§ **PROVIDED TEXT**:
%%
By Bradd Libby
When people figure out how to do something that previously only nature had done, this new technology can completely transform the possibility space for a sector while making old ways of doing things obsolete–and all in a surprisingly short period of time.
While the time can be very long between when an idea is first dreamed up and when its first practical demonstration appears, the time between the first practical demonstration and the idea becoming commonplace can be quite abrupt.
Cave paintings suggest that human beings have long imagined being like birds. A painting from the Stone Age discovered in Sulawesi, Indonesia, appears to depict the oldest-known mythological figures–including one that mixes human and bird-like features.
Artwork for many millennia has depicted winged lions, winged horses, winged dragons, winged humans and winged gods. Yet for most of human history, the idea of human beings actually flying remained little more than a fantasy.
It was not until late 1903 that the Wright brothers flew in their powered, heavier-than-air craft for the first time. What for millennia had been a dream was now a reality. And within little over a decade, that reality was about to become commonplace.
In 1914, the world’s first scheduled passenger airline service took off, operating between St. Petersburg and Tampa, Florida (a distance of about 10 miles, or 15 kilometers). In 1919, the first regular international passenger air service started between London and Paris. In the span of just 15 years, flying went from a fantastical dream to a regularly scheduled activity.
This feature is part of the pattern of disruption: an idea is formulated and remains science fiction for a very long time; but then science fiction turns into science fact quicker than anyone thought possible.
Now we are in that same early ‘take off’ period for a number of industries related to food, energy and transportation and others. Many of the underlying ideas, like growing meat or milk without the use of animals, are older than any person now alive.
In his Paris office in September 1894, professor of chemistry Marcellin Berthelot gave a wide-ranging interview with McClure’s Magazine entitled ‘Foods in the Year 2000.’ "The epicure of the future is to dine upon artificial meat," he said. "Herds of cattle, flocks of sheep, and droves of swine will cease to be bred, because beef and mutton and pork will be manufactured direct from their elements."
"There is no reason," he continued, "why we should not before long make artificial milk… What is to prevent us, once we have gained the mastery, from making better milk, better meat, and better potatoes, at any season of the year, than those which nature gives us?"
%%
§ **RECORDS PROVIDED**:
%%
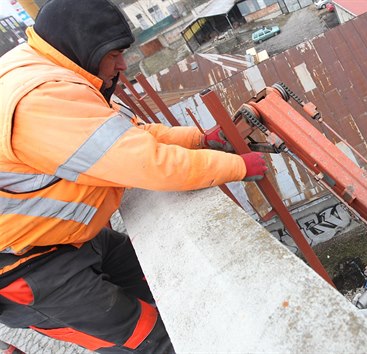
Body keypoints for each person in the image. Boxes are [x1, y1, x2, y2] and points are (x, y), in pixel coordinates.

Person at [0, 0, 267, 352]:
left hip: (67, 240)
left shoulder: (55, 70)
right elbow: (149, 163)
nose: (123, 65)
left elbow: (131, 135)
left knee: (172, 284)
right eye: (114, 55)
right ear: (85, 47)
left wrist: (200, 140)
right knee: (154, 340)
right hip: (28, 270)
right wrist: (239, 167)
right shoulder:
%%
§ **REQUIREMENT**:
Carry on the text about new technology and disruption past its last sentence. The data that comes after the text doesn't matter here.

§ **TASK OUTPUT**:
Professor Marcellin Berthelot, as depicted in McClure’s Magazine, September 1894
At the time, Berthelot’s ideas were seen as fringe, if not absurd. Though it has taken more than a century, these ideas are just now starting to be realized. Precision fermentation and cellular agriculture start-up companies now sell cow’s milk proteins synthesized in Berthelot’s 'glass cows' and his imagined 'brass beefsteak-machines' now produce the first meats.
Air travel became a commercial industry within decades. Are we to believe it will take significantly longer to turn these fledgling food products into commercial industries?
In the course of the interview, Professor Berthelot's speculations flitted away from food and beverages to visit dyes and transportation, and also included what clean, abundant energy and new materials built up from their elements might mean for land use and human well being.
Today, we take for granted the vast availability and cheapness of colors in our clothing. If a group of fashion models was able to time travel back just a few centuries, they might well be seen as strange, garish creatures, due simply to the vast palette of colors in their clothes.
The earliest human settlements tended to use clothes in their natural colours–pale grey or white. As civilizations emerged, natural dyes were used, but often sparingly and specifically to distinguish gender and class hierarchies. When cheap, synthetic dyes burst on the scene, they transformed textile industries and cultural norms, with colors no longer retaining the same strict social significance they once had.
Berthelot had foreseen part of the dye disruption too: “The chemists have now succeeded in making pure indigo direct from its elements and it will soon be a commercial product. Then the indigo fields … will be abandoned, industrial laboratories having usurped their place.”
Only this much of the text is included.